Bojo felt the embarrassment that possessed him. He had come to ask a score of questions. He started to leave with the feeling that he had found out nothing. At the noise of his going, Louise came out of the room with her hair down. Probably she had been listening. She said good-by to him with extra cordiality, with an ironical look in her eyes.

"Mind you look us up after."

"Yes, yes."

Fred accompanied him to the elevator.

"As soon as we are settled we'll have a spree," he said with an attempt at the old gaiety.

"Of course."

Bojo went off shrugging his shoulders, saying to himself, "Where will it all end?"

During the Summer a marked change had come over industrial conditions, a feeling of something ominous was in the air, a vague and undefined threat impending. At the factory a fifth of the machines were idle and Garnett was moodily contemplating a general reduction in salaries. Bojo scarcely paid any attention to Wall Street matters now, but he knew that the movement downward of values had been slow and gradual and that prophecies of dark days were current. Matters with Marsh were going badly. Advertisers were deserting the paper, there had been several minor strikes with costly readjustments. Roscoe seemed to have lost his early enthusiasm, to be increasingly moody, impatient and quick to take offense. The reasons given for the business depression were many, over capitalization, timidity of the small investors due to the exposure of great corporations, distrust of radical political reforms.
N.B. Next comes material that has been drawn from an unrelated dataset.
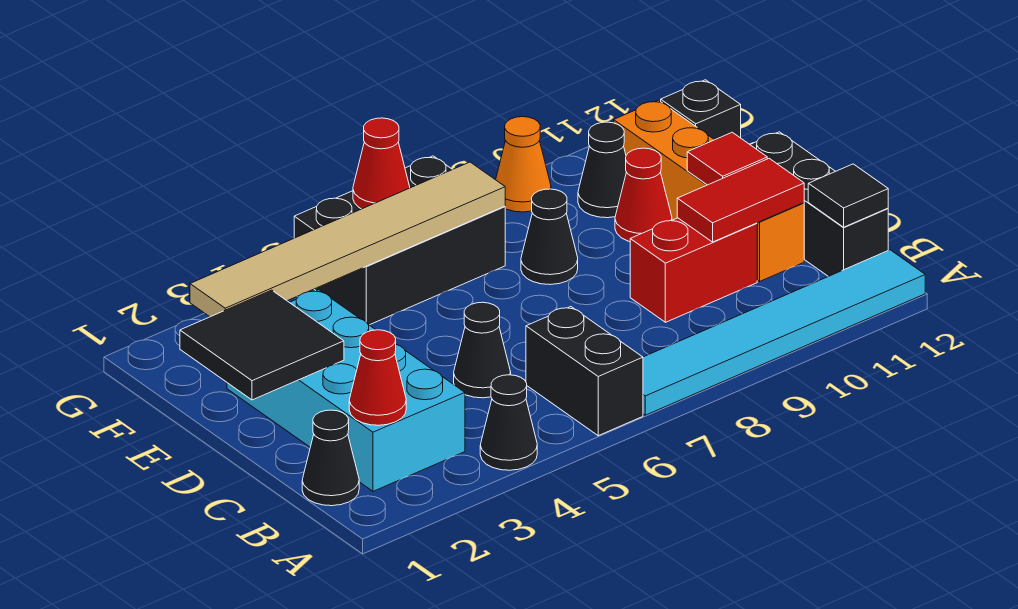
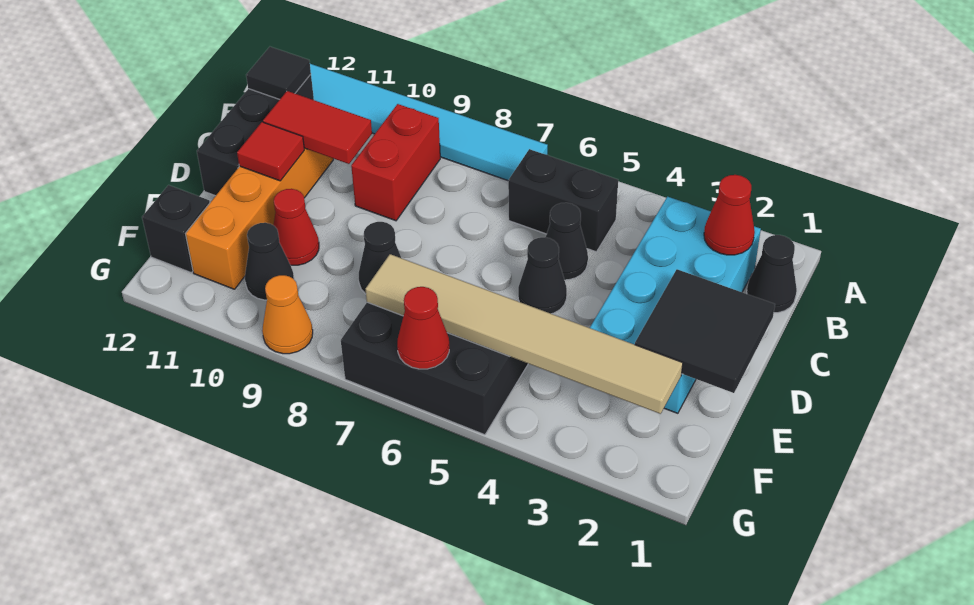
black 1x1 cone [480,375,537,470] -> black 1x1 cone moved to [518,237,567,314]
black 1x2 brick [526,307,643,436] -> black 1x2 brick turned to [508,149,618,252]
red 1x2 brick [630,218,757,322] -> red 1x2 brick turned to [351,104,440,221]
Whatever the causes, the receding tide had come. People were apprehensive, dispirited, talking poverty. Granning held that the country was paying for the sins of the great financial adventurers and the cost of the giddy structures they had thrown up. Marsh from the knowledge of his newspaper world, held that below all was the coalescing power of great banking systems, arrayed against the government on one side and on the other, waiting their opportunity to crush the new-risen financial idea of the Trust Company organized to deal in speculative ventures denied to them. When Bojo in his simplicity asked why in a great growing nation of boundless resources, a panic should ever be necessary, each sought to explain with confusing logic which did not convince at all. Only from it he gathered that above the great productive mechanism of the nation was an artificial structure, in the possession of powerful groups able to control the sources of credit on which the sources of production depend.

Four days after he had read in the newspapers the account of Doris's wedding to Boskirk, about seven o'clock in the evening, while he was waiting for Roscoe to call for him to go out to dinner, Sweeney, the Jap, brought him a card.

It was from Patsie, hastily scribbled across, "I am outside. Can you come and see me?"